→ **Aim of the task**
Transcribe exactly everything in the data below from the line containing "none; stroke-linecap: round;" down to the line containing "<!-- green -->", both lines included and nothing further.

→ **Source data**
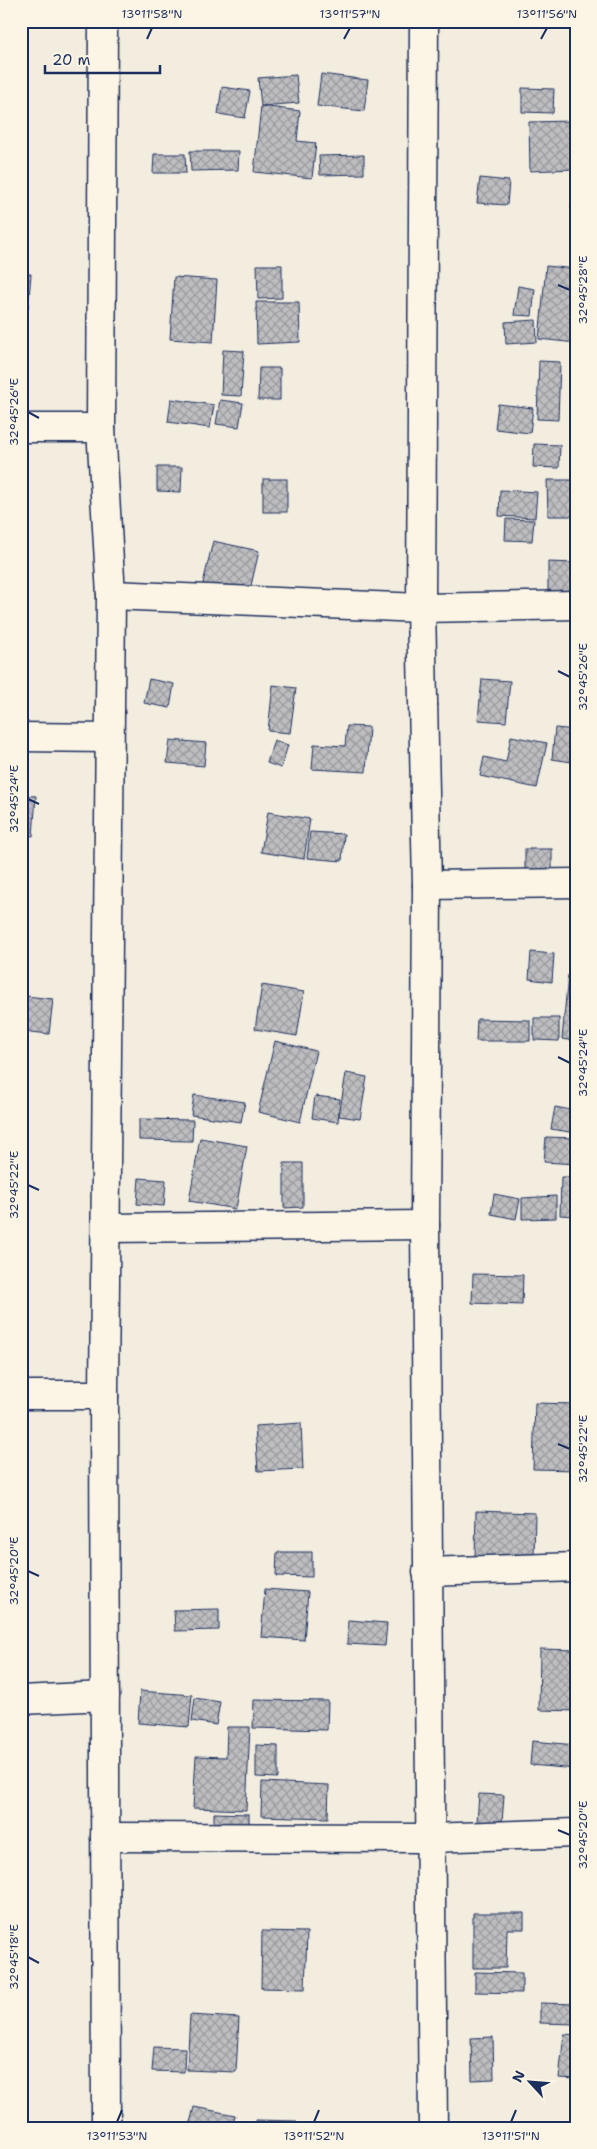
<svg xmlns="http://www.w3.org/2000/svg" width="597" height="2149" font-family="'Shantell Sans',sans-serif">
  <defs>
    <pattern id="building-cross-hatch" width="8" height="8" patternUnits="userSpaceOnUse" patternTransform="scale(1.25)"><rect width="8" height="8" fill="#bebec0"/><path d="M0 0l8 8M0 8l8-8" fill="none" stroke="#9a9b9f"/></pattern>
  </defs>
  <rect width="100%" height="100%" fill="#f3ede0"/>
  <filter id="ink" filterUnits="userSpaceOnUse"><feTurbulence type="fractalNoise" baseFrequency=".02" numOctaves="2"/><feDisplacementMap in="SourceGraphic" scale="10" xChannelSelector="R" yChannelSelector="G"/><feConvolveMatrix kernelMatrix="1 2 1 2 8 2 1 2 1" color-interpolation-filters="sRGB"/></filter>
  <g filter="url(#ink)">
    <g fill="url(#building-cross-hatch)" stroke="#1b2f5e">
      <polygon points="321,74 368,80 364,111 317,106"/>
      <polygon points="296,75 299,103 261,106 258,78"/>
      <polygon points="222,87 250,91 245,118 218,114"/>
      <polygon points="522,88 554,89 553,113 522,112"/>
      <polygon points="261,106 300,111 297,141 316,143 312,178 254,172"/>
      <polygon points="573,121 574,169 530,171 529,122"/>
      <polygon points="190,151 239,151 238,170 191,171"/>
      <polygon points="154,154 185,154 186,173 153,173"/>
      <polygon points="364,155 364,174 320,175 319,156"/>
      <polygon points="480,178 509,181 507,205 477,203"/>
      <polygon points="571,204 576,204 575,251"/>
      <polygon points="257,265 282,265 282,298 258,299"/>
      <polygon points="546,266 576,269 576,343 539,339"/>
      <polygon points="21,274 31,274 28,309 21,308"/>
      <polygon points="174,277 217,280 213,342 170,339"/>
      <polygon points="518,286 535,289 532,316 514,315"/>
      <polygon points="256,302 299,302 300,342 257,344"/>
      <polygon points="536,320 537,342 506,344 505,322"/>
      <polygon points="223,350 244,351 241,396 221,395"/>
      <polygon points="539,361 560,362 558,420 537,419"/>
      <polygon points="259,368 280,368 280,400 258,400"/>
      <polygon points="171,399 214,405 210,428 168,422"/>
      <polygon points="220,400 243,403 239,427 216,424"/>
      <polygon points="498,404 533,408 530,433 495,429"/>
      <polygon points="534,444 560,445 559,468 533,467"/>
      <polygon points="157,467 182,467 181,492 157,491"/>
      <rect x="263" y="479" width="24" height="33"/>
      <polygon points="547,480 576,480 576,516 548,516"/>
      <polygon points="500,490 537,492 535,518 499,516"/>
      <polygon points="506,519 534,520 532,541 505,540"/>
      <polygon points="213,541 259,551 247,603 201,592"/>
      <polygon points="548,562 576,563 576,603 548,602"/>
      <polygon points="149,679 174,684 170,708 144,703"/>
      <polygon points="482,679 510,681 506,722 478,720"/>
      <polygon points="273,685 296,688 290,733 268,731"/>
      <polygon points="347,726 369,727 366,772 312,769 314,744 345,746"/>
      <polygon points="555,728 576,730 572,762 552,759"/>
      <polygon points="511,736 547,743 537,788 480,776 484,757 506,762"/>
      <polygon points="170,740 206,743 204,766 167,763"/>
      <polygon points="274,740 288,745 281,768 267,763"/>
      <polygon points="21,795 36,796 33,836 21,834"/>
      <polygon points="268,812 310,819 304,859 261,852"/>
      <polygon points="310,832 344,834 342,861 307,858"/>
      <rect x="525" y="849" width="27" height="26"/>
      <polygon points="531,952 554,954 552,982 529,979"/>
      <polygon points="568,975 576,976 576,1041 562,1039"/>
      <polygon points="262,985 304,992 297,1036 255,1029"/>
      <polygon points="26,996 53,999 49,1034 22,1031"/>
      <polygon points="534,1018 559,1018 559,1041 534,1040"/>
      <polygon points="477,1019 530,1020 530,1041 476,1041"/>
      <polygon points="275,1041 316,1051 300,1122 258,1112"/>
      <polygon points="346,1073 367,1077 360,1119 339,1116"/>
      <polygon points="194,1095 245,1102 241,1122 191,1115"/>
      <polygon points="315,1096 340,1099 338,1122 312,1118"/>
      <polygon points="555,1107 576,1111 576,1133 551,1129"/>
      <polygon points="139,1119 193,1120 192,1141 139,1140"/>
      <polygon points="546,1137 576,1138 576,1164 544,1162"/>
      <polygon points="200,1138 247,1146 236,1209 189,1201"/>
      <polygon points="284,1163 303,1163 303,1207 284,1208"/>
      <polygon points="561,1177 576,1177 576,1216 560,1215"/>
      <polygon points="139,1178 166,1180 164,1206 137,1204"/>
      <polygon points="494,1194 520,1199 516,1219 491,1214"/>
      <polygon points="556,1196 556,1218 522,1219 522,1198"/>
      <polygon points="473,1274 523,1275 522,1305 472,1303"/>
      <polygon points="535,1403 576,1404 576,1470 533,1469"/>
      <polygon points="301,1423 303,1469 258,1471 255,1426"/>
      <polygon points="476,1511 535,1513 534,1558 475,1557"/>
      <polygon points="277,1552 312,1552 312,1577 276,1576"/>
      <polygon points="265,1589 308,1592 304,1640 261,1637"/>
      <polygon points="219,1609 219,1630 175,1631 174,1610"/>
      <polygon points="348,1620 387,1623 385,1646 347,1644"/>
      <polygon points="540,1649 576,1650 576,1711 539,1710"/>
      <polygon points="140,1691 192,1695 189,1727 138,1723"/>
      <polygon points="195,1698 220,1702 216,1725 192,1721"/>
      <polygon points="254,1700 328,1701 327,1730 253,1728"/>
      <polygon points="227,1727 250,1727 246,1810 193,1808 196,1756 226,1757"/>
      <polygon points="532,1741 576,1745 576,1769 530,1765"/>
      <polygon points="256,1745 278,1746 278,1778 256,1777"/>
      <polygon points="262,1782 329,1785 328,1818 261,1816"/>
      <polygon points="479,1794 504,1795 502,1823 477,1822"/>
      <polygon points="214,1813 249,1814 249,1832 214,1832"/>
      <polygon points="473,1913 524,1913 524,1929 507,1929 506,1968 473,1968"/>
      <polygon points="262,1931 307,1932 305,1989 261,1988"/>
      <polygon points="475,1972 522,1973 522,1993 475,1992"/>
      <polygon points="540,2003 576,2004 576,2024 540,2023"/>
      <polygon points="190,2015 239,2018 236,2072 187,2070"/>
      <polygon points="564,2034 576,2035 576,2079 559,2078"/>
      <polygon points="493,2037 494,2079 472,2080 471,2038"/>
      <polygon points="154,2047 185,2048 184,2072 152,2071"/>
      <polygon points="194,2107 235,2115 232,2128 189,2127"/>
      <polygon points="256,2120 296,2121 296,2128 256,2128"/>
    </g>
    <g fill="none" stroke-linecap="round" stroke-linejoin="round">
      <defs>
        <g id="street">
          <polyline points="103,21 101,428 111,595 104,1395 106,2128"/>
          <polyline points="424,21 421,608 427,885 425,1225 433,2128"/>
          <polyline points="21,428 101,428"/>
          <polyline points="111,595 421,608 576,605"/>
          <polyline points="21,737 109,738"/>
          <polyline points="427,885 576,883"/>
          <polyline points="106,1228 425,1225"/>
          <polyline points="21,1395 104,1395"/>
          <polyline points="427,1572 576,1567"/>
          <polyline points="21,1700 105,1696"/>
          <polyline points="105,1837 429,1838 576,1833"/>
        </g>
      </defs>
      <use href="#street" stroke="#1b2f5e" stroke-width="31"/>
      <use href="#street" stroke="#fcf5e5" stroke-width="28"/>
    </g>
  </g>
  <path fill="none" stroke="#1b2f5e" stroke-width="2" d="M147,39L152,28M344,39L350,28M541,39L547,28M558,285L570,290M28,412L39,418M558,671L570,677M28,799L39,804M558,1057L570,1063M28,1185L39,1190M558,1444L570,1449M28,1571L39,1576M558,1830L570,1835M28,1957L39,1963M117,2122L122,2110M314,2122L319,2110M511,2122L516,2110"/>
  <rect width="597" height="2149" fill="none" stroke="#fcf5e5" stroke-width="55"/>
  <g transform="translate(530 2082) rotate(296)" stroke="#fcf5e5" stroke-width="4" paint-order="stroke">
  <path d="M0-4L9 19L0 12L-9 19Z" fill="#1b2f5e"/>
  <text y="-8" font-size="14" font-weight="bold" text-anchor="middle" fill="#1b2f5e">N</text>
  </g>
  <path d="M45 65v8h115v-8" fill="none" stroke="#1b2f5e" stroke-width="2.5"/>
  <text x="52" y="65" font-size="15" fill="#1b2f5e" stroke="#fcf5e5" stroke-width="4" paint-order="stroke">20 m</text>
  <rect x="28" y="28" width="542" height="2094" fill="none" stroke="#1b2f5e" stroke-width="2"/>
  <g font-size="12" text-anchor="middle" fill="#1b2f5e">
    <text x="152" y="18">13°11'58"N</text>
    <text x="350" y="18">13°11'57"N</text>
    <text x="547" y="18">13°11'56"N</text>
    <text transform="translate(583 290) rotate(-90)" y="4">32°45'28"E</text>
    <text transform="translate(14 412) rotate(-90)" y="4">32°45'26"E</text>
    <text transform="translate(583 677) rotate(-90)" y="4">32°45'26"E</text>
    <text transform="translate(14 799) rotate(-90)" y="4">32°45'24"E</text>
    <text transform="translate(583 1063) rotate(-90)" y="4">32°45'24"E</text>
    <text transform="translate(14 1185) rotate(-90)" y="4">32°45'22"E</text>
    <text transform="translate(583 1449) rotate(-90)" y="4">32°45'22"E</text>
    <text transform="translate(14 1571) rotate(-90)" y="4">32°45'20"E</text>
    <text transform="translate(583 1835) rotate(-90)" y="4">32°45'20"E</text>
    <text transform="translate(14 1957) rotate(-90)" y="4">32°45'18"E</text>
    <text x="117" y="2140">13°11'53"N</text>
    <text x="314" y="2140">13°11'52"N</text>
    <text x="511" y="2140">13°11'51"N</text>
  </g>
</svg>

==

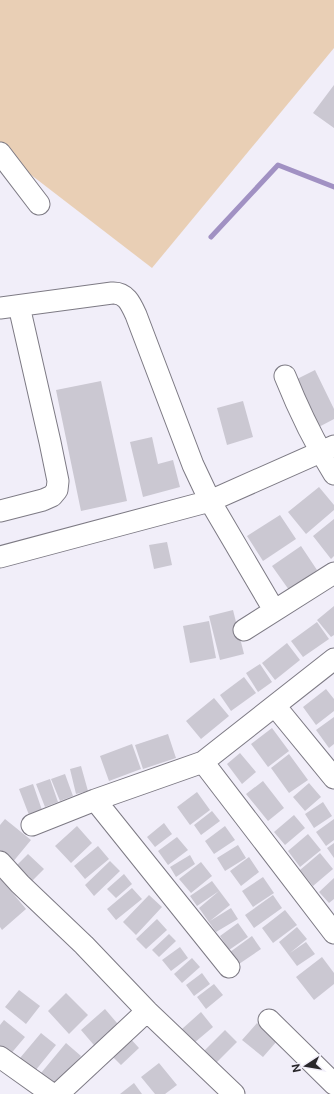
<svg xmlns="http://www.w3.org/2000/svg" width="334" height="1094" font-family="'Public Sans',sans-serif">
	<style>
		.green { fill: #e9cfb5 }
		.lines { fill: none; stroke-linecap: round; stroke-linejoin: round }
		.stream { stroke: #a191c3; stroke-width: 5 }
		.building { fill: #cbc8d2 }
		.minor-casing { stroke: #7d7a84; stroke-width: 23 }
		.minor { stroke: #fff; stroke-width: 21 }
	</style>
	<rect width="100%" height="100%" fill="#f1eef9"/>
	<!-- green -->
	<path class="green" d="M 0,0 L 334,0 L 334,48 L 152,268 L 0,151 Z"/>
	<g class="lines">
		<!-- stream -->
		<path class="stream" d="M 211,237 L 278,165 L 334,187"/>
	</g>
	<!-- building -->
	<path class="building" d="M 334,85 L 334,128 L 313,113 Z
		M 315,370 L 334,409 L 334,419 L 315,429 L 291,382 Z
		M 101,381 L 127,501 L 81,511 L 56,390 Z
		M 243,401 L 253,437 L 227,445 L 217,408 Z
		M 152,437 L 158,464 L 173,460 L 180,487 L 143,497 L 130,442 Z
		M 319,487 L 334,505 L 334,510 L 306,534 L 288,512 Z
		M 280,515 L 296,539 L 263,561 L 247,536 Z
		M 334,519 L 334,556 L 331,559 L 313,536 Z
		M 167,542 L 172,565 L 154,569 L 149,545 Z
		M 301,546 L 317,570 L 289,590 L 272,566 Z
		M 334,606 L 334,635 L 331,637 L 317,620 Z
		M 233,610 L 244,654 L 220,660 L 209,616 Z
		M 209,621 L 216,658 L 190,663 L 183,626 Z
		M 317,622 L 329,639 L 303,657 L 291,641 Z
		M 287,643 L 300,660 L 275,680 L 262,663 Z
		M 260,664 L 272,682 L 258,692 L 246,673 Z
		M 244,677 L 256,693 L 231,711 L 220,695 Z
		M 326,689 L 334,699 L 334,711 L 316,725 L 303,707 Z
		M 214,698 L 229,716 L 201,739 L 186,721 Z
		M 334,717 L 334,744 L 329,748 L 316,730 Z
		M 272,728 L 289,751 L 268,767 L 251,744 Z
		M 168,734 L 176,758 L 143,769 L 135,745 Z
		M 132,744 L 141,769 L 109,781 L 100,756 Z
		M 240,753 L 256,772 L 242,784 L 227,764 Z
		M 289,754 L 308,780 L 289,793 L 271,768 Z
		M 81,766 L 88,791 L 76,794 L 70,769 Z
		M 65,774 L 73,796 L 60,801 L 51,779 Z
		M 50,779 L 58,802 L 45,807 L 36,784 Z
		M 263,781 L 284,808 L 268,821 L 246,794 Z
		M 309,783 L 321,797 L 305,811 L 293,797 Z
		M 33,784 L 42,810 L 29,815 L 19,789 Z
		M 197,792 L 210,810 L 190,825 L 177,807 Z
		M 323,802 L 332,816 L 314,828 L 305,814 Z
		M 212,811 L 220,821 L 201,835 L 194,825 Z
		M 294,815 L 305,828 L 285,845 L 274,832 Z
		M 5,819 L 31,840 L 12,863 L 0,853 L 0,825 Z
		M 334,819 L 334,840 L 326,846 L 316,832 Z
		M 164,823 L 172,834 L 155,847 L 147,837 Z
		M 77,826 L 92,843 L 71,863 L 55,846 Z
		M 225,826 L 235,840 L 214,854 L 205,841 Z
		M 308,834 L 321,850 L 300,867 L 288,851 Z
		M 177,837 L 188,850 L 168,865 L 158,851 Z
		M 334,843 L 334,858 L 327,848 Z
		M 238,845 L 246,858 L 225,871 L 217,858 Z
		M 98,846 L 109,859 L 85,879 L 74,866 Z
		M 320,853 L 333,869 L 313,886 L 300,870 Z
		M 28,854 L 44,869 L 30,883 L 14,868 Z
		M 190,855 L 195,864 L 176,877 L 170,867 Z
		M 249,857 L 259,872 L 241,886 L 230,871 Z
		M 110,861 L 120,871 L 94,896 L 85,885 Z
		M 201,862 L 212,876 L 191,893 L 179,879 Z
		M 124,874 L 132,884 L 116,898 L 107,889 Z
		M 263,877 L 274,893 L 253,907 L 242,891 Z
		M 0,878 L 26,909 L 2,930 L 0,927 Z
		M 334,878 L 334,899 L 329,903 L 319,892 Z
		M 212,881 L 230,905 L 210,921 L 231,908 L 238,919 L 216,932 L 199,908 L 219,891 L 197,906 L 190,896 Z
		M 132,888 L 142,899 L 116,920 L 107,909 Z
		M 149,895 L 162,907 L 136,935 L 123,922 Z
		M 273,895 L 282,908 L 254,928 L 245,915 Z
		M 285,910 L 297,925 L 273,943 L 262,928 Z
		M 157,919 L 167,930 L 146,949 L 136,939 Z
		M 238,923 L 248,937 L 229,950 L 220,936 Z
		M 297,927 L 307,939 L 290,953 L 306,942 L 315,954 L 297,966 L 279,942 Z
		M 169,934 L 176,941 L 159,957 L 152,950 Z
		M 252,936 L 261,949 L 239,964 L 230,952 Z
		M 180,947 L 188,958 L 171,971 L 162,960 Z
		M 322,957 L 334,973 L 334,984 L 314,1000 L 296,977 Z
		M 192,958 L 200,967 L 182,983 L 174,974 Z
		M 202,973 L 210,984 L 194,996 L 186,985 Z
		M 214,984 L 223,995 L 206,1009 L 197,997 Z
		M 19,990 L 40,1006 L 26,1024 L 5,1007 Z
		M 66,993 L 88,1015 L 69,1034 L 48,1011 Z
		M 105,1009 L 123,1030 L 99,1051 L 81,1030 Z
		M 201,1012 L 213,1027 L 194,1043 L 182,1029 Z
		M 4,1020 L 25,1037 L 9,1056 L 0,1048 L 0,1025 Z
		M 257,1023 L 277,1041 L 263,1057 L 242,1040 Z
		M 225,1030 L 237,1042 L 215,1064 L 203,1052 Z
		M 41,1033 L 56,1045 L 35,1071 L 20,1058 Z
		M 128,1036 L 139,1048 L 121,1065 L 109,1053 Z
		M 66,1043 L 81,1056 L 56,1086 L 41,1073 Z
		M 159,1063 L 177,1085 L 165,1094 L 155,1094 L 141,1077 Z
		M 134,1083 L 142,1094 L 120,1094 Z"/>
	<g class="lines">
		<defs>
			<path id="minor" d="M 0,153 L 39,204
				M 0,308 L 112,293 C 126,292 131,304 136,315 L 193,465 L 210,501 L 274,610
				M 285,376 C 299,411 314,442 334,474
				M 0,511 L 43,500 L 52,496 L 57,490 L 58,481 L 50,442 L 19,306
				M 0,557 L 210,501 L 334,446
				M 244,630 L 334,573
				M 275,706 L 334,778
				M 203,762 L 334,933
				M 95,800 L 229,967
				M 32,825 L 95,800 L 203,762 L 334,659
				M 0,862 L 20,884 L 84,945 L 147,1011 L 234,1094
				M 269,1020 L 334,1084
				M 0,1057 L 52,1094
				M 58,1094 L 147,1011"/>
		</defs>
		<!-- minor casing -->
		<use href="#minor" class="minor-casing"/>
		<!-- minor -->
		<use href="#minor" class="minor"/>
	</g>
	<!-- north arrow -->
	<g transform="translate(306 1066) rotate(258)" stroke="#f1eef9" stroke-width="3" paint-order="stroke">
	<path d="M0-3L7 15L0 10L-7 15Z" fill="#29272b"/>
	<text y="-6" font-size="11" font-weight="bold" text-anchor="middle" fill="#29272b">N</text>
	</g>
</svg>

→ **Response**
		.lines { fill: none; stroke-linecap: round; stroke-linejoin: round }
		.stream { stroke: #a191c3; stroke-width: 5 }
		.building { fill: #cbc8d2 }
		.minor-casing { stroke: #7d7a84; stroke-width: 23 }
		.minor { stroke: #fff; stroke-width: 21 }
	</style>
	<rect width="100%" height="100%" fill="#f1eef9"/>
	<!-- green -->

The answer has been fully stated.